Mais Herrmann se montre satisfait, il essaie de trouver un bon équilibre entre la vitesse et la préservation du bateau. Avant le départ, il avait confié à YACHT que ces bateaux avaient "le potentiel de s'autodétruire" et que c'était au skipper de l'éviter en lâchant les gaz au bon moment. Cela se traduit ensuite par le fait que l'Allemand navigue de nuit de manière un peu plus défensive, soit en touchant le fond, soit en réglant le pilote automatique de manière à ce qu'il descende plus rapidement s'il y a trop de pression.
Nouvelles de "Seaexplorer
Mais cela a un prix : avec pas tout à fait 420 milles en 24 heures, Herrmann navigue nettement moins vite que le "PRB" de Kevin Escoffier ou les deux "Maître Coq VI" de Yannick Bestaven et le "Bureau Vallée II" de Louis Burton, qui ont le même âge.

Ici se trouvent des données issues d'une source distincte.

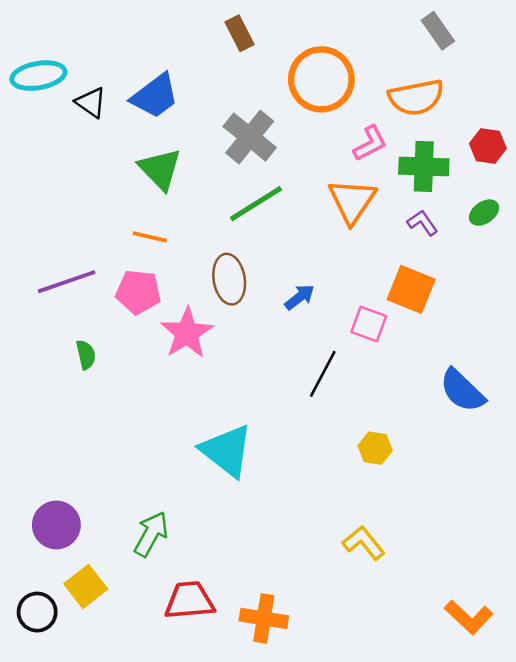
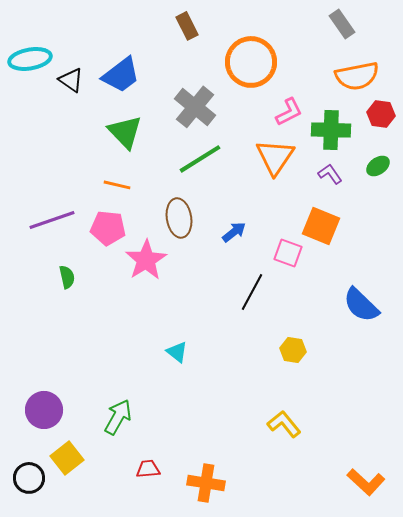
orange semicircle: (416, 97) -> (357, 76), moved
cyan triangle: (227, 451) -> (177, 352), size x0.5
red trapezoid: (189, 601) -> (148, 469), size x0.6

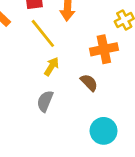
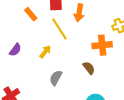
yellow arrow: (52, 67) -> (45, 52), moved

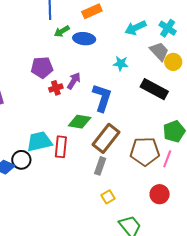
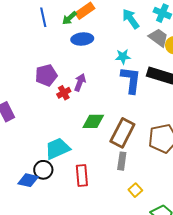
cyan arrow: (135, 28) -> (131, 19), turned 90
green arrow: (62, 31) -> (69, 18), moved
blue L-shape: (102, 98) -> (131, 80), moved
red rectangle: (61, 147) -> (82, 176), moved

Les deux naviguent 20 ou 30 milles de plus en moyenne, et sur "Bureau Vallée II", avec lequel il était encore à égalité il y a quatre jours, Herrmann a perdu entre-temps 50 milles. Tous des bateaux avec lesquels "Seaexplorer" pourrait en principe rivaliser.
L'Arkéa Paprec de Sébastien Simon s'envole dans les conditions d'alizé et se rapproche à grands pas de l'arrière du bateau. Après un départ poussif et une gestion tactique peu heureuse des premières tempêtes, le speed-dragrace semble désormais convenir au skipper et au bateau. Avec 507 milles en 24 heures, il a été le plus rapide et a gagné environ 80 milles en une seule nuit sur Boris Herrmann. Depuis le bord, Simon signale que son bateau décolle brutalement dans les vagues et se pose de temps en temps de manière appropriée.

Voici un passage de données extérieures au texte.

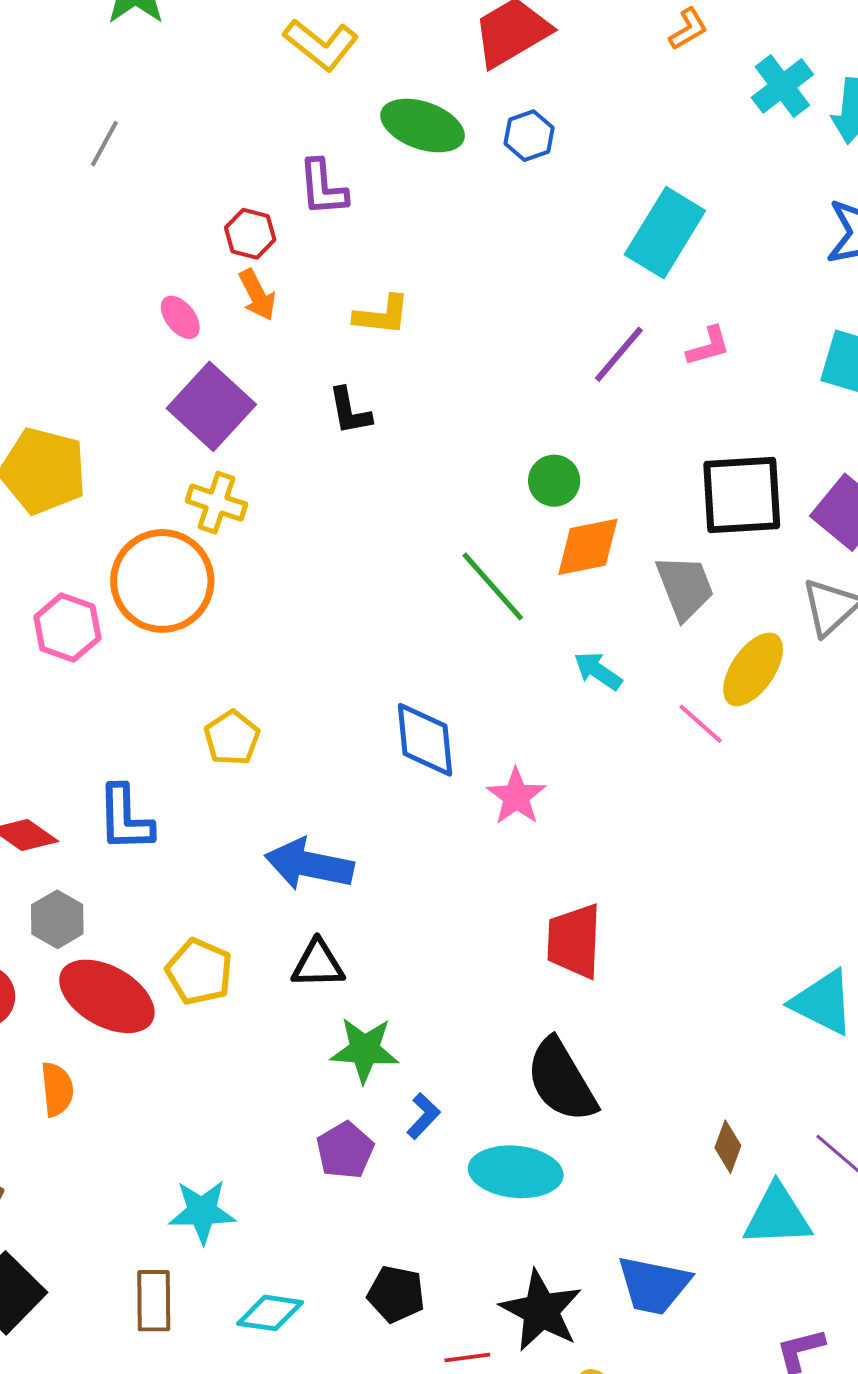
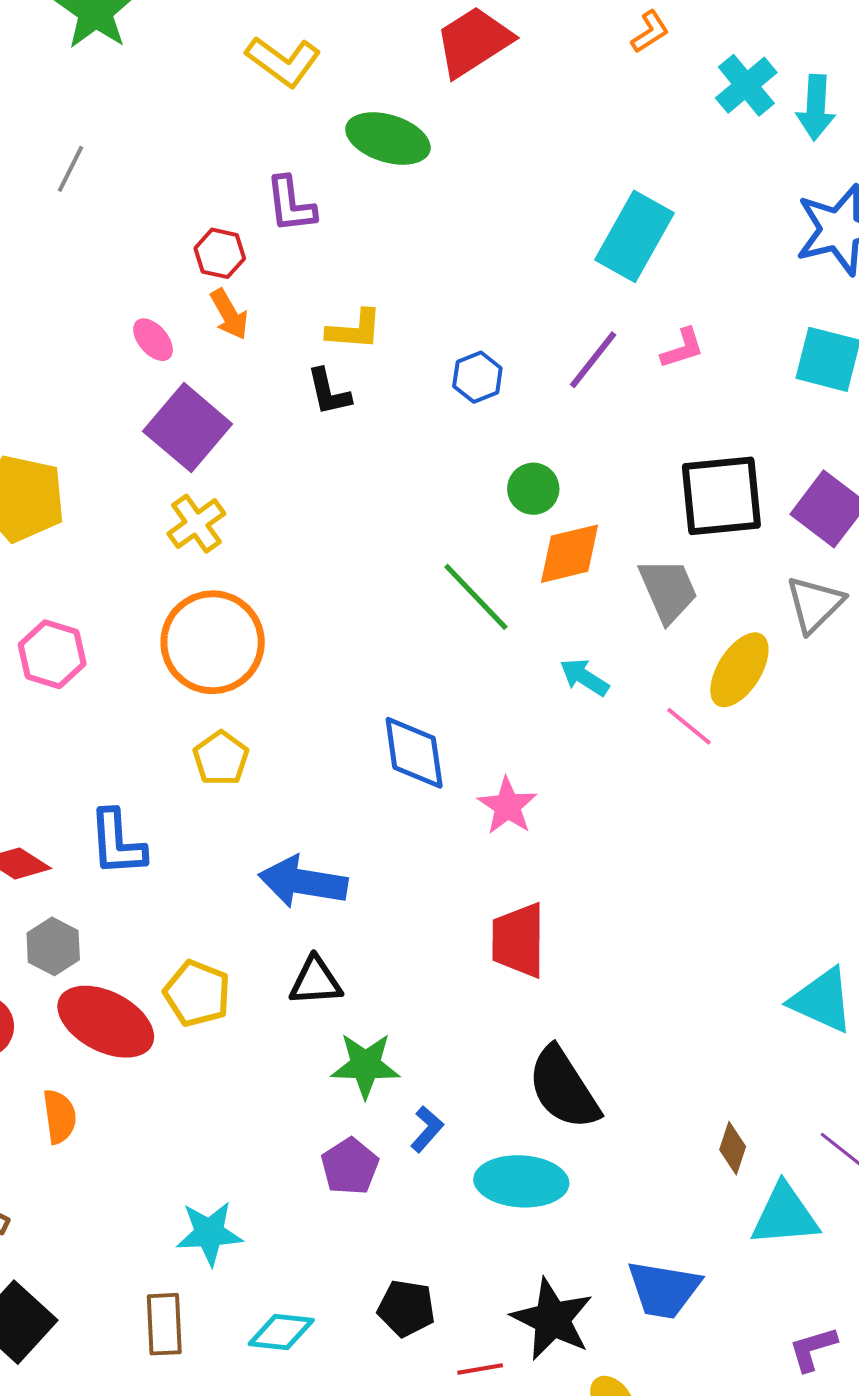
blue hexagon: (529, 136) -> (477, 377), moved
black L-shape: (350, 411) -> (329, 392), moved
yellow cross: (216, 503) -> (196, 524), turned 38
orange circle: (162, 581) -> (213, 642), moved
red trapezoid: (574, 941) -> (518, 940), moved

Tactiquement, il prédit une course qui mènera très tôt loin au sud, tout près de la limite des glaces : "Nous devons contourner cet anticyclone, c'est pourquoi nous naviguons si près des côtes du Brésil. Ensuite, il y aura un front difficile, ce sera une route extrêmement méridionale. Nous devrons certainement chercher la glace beaucoup plus tôt qu'au Cap Horn. En tout cas, ce ne sera pas une route très directe, cette bonne route pour un nouveau record de Vendée !"

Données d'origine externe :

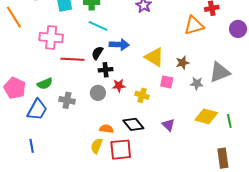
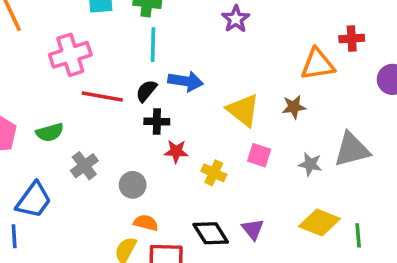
cyan line: (98, 26) -> (153, 45), turned 60
pink cross: (51, 38) -> (70, 55), turned -30
brown star: (182, 63) -> (294, 107), moved
gray circle: (98, 93) -> (133, 185), moved
gray cross: (67, 100) -> (84, 166), turned 35
blue trapezoid: (37, 110) -> (34, 200), moved
black diamond: (133, 124) -> (211, 233), moved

Aujourd'hui, le suspense est également de mise en tête de course. Le "Hugo Boss" d'Alex Thomson n'a plus qu'une très courte avance de huit milles sur le "Linked Out" de Thomas Ruyant. Ce dernier et "Apivia", qui navigue derrière, ont toujours été nettement plus rapides que le Britannique ces derniers jours, il sera intéressant de voir si Ruyant parviendra à se hisser en tête aujourd'hui. Thomson suit la route la plus à l'ouest, espérant ainsi obtenir de meilleurs angles de vent pour son bateau, tandis que Ruyant suit la route la plus directe, nettement plus à l'est. "Apivia" s'est positionné exactement au milieu. Qui aura l'avantage au Cap de Bonne Espérance ?
Plus loin, Nicolas Troussel est arrivé entre-temps au Cap-Vert avec son "Corum" démâté.